Stockholm, 22 April 2006
Bismillaahirrahmaanirrahiim.
Assalamu'alaikum wr wbr.
MOU HELSINKI ADALAH BENTUK PERJANJIAN
INTERNASIONAL YANG MENGIKAT PEMERINTAH RI DAN DPR RI.
Ahmad Sudirman
Stockholm - SWEDIA.
MENGHILANGKAN
POIN-POIN DALAM MOU HELSINKI ADALAH SAMA DENGAN PELANGGARAN TERHADAP PERJANJIAN
INTERNASIONAL ANTARA PEMERINTAH INDONESIA DENGAN GAM.
"MoU
itu levelnya rendah sekali, bahkan di bawah MoI (Letter of Intent). MoU
Helsinki sama sekali bukan sebuah dokumen diplomatik, itu hanyalah sebuah
"nota kesepahaman" antara sebuah negara dan beberapa orang rebellian.
Jadi kalo DPR membuang pasal-pasal dalam MoU Helsinki yang tidak sejalan dengan
ketentuan negara RI, itu teramat sangat wajar. DPR meluangkan waktu untuk
membahas MoU Helsinki itu karena semata-mata dalam MoU itu ditegaskan bahwa:
"Para pihak bertekad untuk menciptakan kondisi sehigga pemerintahan rakyat
Aceh dapat diwujudkan melalui suatu proses yang demokratis dan adil dalam negara
kesatuan dan konstitusi Republik Indonesia", yang menegaskan kewilayahan
RI tetap membentang dari Sabang sampai Merauke.
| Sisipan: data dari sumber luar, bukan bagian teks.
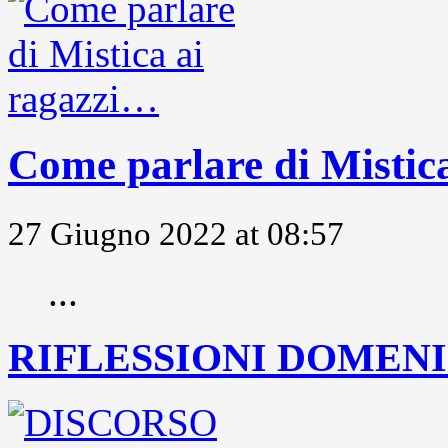
Come parlare di Mistic
27 Giugno 2022 at 08:57
...
RIFLESSIONI DOMENIC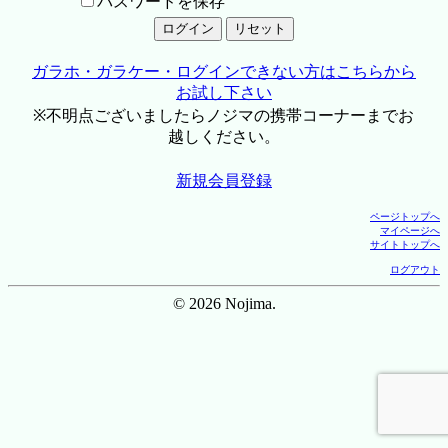
パスワードを保存
ガラホ・ガラケー・ログインできない方はこちらから
お試し下さい
※不明点ございましたらノジマの携帯コーナーまでお
越しください。
新規会員登録
ページトップへ
マイページへ
サイトトップへ
ログアウト
© 2026 Nojima.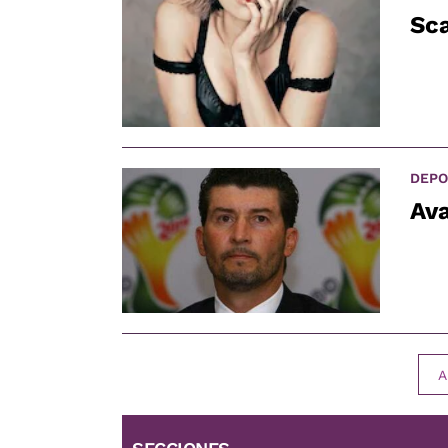
Sca
DEPO
Av
A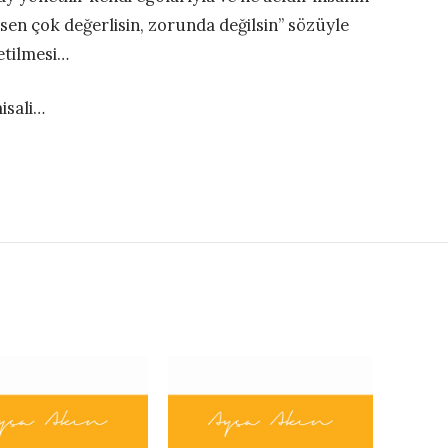
“sen çok değerlisin, zorunda değilsin” sözüyle
etilmesi…
isali…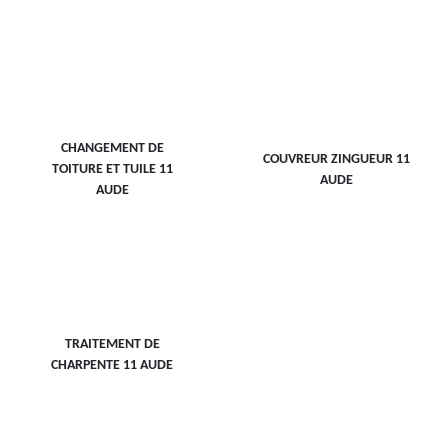
CHANGEMENT DE
COUVREUR ZINGUEUR 11
TOITURE ET TUILE 11
AUDE
AUDE
TRAITEMENT DE
CHARPENTE 11 AUDE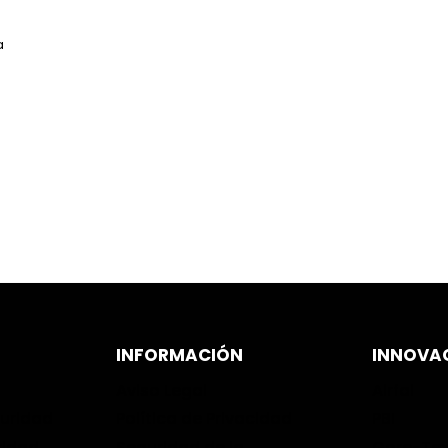
a
INFORMACIÓN
INNOVA
Aviso Legal
Airfal
guridad
Política de Privacidad
PBI
ridad
Seguridad de la
Gore-Te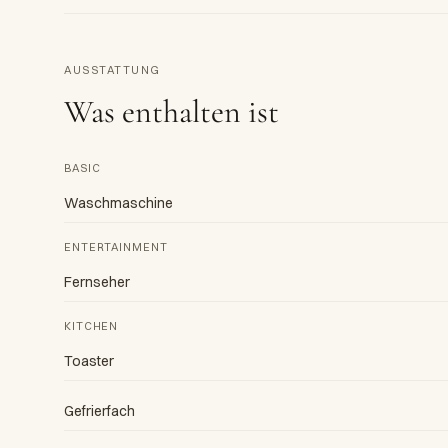
AUSSTATTUNG
Was enthalten ist
BASIC
Waschmaschine
ENTERTAINMENT
Fernseher
KITCHEN
Toaster
Gefrierfach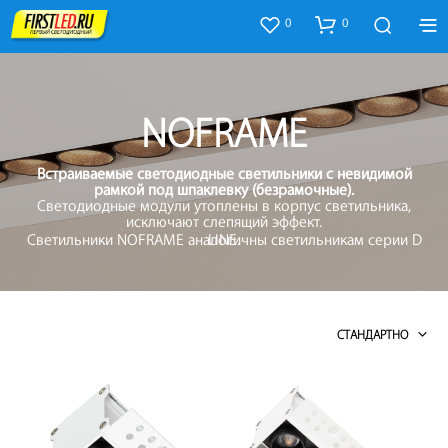
0
0
NOFRAME
Встраиваемые светодиодные светильники с невидимой
рамкой под шпаклевку (безрамочные).
Светодиодные модули утоплены в корпус светильника,
исключают слепящий эффект.
Светильники NOFRAME аналогичны светильникам серии D LINE.
СТАНДАРТНО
Kalau
tidak karena itu jelas MoU Helsinki itu hanya akan jadi keranjang sampah"
(Muba Zir, mbzr00@yahoo.com , Sat, 22 Apr 2006 08:34:08 -0700 (PDT))
Kelihatan masih ada segelintir
orang yang berusaha bukan saja melanggar perjanjian internasional yang dibuat
oleh Pemerintah Indonesia, melainkan juga menolaknya, seperti kelompok
PDI-P-nya Megawati dan PKB-nya Abdurrahman Wahid serta para jenderal pensiunan
TNI.
Kalau mereka menolak hasil
Perjanjian Internasional yang berupa Memorandum of Understanding antara GAM dan
Pemerintah Indonesia yang ditandatangani pada tanggal 15 Agustus 2005 di
Helsinki, Finlandia, maka mereka itu sama saja dengan menentang dan menolak
kepada hasil Perjanjian Internasional yang dibuat oleh Pemerintah Indonesia.
Atau dengan kata lain kelompok PDI-P dan PKB yang duduk dalam DPR RI menolak
terhadap hasil Perjanjian Internasional yang telah dibuat oleh Pemerintah
Indonesia dan sekaligus menentang dan melanggar kepada apa yang tertuang dalam
konstitusi dan Undang-Undang yang mereka akui, yaitu UUD 1945 pasal 11 dan UU
No 24/2000 Tentang Perjanjian Internasional.
Dasar hukum tentang Perjanjian
Internasional yang tertuang dalam UUD 1945 pasal 11 itu tergambar dengan jelas
bahwa (1) Presiden dengan persetujuan Dewan Perwakilan Rakyat menyatakan
perang, membuat perdamaian dan perjanjian dengan negara lain. (2) Presiden
dalam membuat perjanjian internasional lainnya yang menimbulkan akibat yang
luas dan mendasar bagi kehidupan rakyat yang terkait dengan beban keuangan
negara, dan/atau mengharuskan perubahan atau pembentukan undang-undang harus
dengan persetujuan Dewan Perwakilan Rakyat.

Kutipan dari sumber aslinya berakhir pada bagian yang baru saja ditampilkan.